* Activity *
Return each line from the rows below that contains the string "Crupette" and copy those lines without any changes.

* Extracted records *

============================================================

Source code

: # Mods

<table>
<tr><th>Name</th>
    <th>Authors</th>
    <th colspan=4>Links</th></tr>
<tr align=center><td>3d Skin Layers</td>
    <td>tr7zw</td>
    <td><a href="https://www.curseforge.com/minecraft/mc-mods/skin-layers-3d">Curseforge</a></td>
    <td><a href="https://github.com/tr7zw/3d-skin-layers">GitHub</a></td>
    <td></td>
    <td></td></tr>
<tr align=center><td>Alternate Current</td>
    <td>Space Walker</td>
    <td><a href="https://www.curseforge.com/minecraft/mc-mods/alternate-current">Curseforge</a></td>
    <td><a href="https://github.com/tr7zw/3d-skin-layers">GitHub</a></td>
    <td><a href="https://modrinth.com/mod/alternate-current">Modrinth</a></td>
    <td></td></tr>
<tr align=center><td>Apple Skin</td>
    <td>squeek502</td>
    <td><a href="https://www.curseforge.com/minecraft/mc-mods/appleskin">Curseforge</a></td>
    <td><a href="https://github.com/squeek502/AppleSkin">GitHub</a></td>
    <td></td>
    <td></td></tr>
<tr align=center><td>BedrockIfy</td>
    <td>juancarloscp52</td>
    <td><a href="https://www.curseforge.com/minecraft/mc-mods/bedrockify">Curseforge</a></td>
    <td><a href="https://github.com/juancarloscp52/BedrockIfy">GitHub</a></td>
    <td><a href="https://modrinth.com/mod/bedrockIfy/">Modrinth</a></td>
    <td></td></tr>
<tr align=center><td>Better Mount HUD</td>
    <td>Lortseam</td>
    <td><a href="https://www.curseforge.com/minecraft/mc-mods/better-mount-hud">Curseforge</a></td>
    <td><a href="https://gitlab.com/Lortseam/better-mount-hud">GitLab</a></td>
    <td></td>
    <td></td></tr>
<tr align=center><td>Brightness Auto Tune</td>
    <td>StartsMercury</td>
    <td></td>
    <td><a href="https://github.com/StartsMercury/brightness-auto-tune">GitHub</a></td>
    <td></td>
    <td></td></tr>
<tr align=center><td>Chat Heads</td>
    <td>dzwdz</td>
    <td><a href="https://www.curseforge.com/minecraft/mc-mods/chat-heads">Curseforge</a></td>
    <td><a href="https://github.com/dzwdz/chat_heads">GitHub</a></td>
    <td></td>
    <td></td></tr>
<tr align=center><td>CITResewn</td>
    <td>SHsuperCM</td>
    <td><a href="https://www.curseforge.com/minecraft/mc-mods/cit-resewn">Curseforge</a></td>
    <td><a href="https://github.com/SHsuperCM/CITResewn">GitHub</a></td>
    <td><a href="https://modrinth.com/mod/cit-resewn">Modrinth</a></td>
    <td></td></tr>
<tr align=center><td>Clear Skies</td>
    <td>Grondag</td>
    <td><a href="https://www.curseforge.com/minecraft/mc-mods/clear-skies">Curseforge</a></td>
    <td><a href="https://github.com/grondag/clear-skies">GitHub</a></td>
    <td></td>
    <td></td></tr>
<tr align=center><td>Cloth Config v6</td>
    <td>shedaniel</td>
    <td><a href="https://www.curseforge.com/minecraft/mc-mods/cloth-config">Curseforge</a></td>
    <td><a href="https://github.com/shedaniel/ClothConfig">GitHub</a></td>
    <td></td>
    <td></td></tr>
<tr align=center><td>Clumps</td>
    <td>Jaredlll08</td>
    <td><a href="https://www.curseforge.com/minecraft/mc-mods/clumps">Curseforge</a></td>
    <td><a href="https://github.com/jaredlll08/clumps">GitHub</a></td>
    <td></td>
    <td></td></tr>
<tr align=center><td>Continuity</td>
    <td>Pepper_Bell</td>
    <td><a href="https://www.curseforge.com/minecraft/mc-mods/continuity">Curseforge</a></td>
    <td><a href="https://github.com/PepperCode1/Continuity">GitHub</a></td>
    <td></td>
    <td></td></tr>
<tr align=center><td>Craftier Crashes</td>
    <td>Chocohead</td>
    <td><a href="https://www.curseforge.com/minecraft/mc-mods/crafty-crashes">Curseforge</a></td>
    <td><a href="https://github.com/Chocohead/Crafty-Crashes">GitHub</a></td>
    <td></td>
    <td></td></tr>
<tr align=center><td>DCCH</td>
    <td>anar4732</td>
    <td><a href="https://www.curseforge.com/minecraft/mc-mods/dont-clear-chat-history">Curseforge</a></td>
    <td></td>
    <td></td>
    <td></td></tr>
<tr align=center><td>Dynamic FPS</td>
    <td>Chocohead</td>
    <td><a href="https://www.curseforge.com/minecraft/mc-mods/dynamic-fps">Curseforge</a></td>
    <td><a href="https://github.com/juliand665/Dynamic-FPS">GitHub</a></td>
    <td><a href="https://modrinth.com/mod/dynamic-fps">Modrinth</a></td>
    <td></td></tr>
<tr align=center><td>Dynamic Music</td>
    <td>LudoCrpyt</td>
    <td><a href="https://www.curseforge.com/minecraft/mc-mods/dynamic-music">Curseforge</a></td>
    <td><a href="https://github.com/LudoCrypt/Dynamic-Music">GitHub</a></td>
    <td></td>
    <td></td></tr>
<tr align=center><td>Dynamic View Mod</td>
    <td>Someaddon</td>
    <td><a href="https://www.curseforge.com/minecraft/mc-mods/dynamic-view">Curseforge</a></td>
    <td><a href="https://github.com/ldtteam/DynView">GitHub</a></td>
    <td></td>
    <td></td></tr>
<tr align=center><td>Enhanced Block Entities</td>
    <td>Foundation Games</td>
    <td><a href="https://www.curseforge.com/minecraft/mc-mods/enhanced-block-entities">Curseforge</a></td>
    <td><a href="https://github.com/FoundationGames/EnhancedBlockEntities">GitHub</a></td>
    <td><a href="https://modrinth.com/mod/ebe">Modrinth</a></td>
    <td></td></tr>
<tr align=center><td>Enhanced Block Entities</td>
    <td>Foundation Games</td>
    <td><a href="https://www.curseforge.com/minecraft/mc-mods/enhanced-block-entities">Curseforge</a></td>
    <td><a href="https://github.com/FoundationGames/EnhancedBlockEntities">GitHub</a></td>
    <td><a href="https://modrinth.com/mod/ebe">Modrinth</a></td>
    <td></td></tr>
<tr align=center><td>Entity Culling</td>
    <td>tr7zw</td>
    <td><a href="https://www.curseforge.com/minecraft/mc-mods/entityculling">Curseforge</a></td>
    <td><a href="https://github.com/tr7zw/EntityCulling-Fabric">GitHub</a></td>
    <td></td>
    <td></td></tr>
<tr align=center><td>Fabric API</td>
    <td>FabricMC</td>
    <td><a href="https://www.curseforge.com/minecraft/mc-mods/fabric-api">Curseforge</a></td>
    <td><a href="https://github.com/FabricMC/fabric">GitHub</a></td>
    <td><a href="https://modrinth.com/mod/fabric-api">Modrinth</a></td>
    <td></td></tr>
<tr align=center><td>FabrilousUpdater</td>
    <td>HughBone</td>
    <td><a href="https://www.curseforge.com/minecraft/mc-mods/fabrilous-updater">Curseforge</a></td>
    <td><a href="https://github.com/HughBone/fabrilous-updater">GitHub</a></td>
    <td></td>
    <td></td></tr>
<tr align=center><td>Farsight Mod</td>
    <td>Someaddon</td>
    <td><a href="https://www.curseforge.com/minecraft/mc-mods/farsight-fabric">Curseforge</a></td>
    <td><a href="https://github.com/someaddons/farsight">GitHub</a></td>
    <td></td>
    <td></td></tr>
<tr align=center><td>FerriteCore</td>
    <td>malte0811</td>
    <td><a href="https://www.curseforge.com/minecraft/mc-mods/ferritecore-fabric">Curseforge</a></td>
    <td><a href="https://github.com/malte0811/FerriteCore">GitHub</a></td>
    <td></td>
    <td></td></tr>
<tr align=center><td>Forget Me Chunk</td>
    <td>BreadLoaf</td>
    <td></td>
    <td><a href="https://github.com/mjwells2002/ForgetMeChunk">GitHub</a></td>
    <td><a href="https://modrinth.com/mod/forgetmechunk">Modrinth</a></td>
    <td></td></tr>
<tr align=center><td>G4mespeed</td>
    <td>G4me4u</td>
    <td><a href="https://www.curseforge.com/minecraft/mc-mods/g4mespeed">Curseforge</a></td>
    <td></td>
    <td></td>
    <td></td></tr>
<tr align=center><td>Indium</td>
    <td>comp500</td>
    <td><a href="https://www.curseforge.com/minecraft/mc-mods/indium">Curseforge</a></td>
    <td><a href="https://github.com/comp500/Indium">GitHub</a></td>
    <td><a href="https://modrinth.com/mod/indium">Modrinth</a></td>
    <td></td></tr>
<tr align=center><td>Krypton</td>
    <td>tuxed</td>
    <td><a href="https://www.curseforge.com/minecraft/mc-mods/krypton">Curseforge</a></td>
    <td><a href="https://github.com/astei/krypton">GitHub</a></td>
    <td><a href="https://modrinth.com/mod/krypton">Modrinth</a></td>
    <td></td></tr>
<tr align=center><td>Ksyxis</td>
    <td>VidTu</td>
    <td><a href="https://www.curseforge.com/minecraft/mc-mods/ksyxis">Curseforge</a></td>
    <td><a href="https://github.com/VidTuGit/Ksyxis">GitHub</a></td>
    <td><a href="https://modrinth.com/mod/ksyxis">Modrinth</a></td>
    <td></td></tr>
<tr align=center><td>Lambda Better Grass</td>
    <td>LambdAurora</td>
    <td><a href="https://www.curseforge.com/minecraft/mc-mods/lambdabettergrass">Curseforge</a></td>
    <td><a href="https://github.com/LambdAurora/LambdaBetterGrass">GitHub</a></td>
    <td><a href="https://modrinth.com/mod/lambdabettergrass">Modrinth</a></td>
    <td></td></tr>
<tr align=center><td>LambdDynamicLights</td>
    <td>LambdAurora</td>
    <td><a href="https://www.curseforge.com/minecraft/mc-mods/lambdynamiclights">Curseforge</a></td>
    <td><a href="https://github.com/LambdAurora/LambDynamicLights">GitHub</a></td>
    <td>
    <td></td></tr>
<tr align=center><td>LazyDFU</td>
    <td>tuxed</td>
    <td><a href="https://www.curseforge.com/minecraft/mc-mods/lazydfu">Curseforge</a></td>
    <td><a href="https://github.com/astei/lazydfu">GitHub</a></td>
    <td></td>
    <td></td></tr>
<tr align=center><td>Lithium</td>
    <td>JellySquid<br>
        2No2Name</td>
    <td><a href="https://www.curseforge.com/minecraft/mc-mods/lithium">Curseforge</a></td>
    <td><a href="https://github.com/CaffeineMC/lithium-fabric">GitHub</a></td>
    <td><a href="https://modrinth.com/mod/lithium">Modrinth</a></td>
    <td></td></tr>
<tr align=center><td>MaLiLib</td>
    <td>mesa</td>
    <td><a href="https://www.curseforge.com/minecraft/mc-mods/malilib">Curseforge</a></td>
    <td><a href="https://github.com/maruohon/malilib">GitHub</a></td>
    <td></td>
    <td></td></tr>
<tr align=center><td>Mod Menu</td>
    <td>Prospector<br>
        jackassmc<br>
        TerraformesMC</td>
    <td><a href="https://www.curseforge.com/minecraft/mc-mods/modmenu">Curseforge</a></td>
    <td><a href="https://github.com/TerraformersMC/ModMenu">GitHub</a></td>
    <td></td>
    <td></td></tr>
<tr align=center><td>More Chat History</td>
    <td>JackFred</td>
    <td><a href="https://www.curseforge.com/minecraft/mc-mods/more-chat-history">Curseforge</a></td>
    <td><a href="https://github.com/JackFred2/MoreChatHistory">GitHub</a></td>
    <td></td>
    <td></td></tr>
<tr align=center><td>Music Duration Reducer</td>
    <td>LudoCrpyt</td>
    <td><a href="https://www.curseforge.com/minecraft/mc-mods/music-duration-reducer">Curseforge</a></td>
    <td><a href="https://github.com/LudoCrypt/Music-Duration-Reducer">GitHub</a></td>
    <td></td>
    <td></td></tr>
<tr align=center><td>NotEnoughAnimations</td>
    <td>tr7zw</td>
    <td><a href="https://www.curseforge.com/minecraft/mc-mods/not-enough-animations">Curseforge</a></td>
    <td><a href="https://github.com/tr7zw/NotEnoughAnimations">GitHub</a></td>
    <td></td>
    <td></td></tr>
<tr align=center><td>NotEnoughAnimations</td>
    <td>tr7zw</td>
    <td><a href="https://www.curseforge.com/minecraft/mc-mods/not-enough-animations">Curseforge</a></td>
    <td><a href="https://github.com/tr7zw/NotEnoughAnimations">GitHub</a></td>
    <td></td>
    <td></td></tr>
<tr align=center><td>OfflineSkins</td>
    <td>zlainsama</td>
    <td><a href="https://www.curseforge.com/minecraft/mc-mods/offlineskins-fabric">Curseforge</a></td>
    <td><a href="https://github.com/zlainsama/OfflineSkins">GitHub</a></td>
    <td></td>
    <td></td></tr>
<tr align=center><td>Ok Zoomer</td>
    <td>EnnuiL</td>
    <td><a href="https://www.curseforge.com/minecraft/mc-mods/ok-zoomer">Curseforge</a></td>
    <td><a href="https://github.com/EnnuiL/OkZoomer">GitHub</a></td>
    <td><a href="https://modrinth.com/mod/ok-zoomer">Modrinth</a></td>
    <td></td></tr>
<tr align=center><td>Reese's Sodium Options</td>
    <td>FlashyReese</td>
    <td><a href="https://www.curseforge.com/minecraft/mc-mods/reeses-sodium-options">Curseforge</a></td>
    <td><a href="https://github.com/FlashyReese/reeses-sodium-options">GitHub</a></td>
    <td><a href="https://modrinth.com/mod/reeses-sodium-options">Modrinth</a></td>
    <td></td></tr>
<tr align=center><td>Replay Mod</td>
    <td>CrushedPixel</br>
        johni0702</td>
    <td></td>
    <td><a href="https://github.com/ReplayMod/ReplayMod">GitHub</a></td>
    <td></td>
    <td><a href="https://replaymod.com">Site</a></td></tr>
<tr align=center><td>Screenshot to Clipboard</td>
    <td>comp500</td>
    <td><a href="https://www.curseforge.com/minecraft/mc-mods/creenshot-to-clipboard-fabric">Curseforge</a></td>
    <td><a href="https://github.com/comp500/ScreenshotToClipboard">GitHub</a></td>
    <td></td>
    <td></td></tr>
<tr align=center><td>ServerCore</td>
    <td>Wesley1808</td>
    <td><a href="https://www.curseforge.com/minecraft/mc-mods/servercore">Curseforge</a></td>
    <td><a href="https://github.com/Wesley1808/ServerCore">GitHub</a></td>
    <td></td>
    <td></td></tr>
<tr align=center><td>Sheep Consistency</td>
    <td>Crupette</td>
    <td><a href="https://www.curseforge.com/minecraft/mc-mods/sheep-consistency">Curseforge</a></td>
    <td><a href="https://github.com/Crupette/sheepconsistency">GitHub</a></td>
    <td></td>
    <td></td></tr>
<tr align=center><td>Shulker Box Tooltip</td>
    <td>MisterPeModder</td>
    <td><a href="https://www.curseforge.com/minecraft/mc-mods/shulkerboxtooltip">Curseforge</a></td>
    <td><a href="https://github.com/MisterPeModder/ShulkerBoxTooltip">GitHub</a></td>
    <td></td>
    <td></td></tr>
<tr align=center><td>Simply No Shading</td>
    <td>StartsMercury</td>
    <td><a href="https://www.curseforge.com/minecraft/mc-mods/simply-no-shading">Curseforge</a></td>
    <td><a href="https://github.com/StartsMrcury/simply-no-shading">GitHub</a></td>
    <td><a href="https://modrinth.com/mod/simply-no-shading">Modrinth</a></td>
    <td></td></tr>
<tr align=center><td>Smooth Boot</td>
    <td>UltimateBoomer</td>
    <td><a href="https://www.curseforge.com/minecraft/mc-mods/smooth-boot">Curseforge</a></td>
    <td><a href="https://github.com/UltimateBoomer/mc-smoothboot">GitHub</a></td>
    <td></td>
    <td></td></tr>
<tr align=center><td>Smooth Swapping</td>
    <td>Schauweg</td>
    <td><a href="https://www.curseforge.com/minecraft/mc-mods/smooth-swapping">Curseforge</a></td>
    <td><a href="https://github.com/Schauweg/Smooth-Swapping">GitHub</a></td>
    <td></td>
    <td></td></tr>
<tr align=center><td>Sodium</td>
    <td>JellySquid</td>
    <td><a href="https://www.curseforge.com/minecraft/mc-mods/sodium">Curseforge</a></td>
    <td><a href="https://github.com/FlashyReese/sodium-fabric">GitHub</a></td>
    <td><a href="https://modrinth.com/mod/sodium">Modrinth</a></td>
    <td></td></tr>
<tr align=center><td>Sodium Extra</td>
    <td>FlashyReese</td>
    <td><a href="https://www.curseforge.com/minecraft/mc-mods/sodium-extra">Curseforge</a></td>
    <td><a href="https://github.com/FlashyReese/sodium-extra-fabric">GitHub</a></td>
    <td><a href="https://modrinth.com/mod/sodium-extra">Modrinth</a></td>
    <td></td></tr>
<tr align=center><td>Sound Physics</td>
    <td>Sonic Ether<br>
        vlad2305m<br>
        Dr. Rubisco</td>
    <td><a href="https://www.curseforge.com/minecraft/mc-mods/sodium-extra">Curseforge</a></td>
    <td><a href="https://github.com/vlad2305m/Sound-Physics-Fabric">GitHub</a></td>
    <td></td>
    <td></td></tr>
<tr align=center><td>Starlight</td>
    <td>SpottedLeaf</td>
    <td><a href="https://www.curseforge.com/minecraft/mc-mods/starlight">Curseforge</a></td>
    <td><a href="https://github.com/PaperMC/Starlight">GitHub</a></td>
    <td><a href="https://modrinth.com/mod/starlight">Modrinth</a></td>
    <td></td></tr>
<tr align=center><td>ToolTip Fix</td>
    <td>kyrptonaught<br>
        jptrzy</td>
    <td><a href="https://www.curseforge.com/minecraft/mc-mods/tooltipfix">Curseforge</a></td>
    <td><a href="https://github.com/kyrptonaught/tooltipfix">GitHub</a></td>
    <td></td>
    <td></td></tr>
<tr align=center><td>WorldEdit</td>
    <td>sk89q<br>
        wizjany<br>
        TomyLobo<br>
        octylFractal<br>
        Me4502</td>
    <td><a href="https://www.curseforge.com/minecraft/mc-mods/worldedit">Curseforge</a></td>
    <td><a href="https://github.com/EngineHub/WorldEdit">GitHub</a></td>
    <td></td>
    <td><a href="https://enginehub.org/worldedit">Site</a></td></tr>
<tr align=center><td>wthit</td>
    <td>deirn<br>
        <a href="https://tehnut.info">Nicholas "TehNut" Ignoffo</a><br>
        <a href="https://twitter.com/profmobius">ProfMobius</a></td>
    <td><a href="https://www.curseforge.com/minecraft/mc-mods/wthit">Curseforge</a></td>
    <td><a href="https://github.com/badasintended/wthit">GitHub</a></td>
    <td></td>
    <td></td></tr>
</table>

============================================================

* Output below *
    <td>Crupette</td>
    <td><a href="https://github.com/Crupette/sheepconsistency">GitHub</a></td>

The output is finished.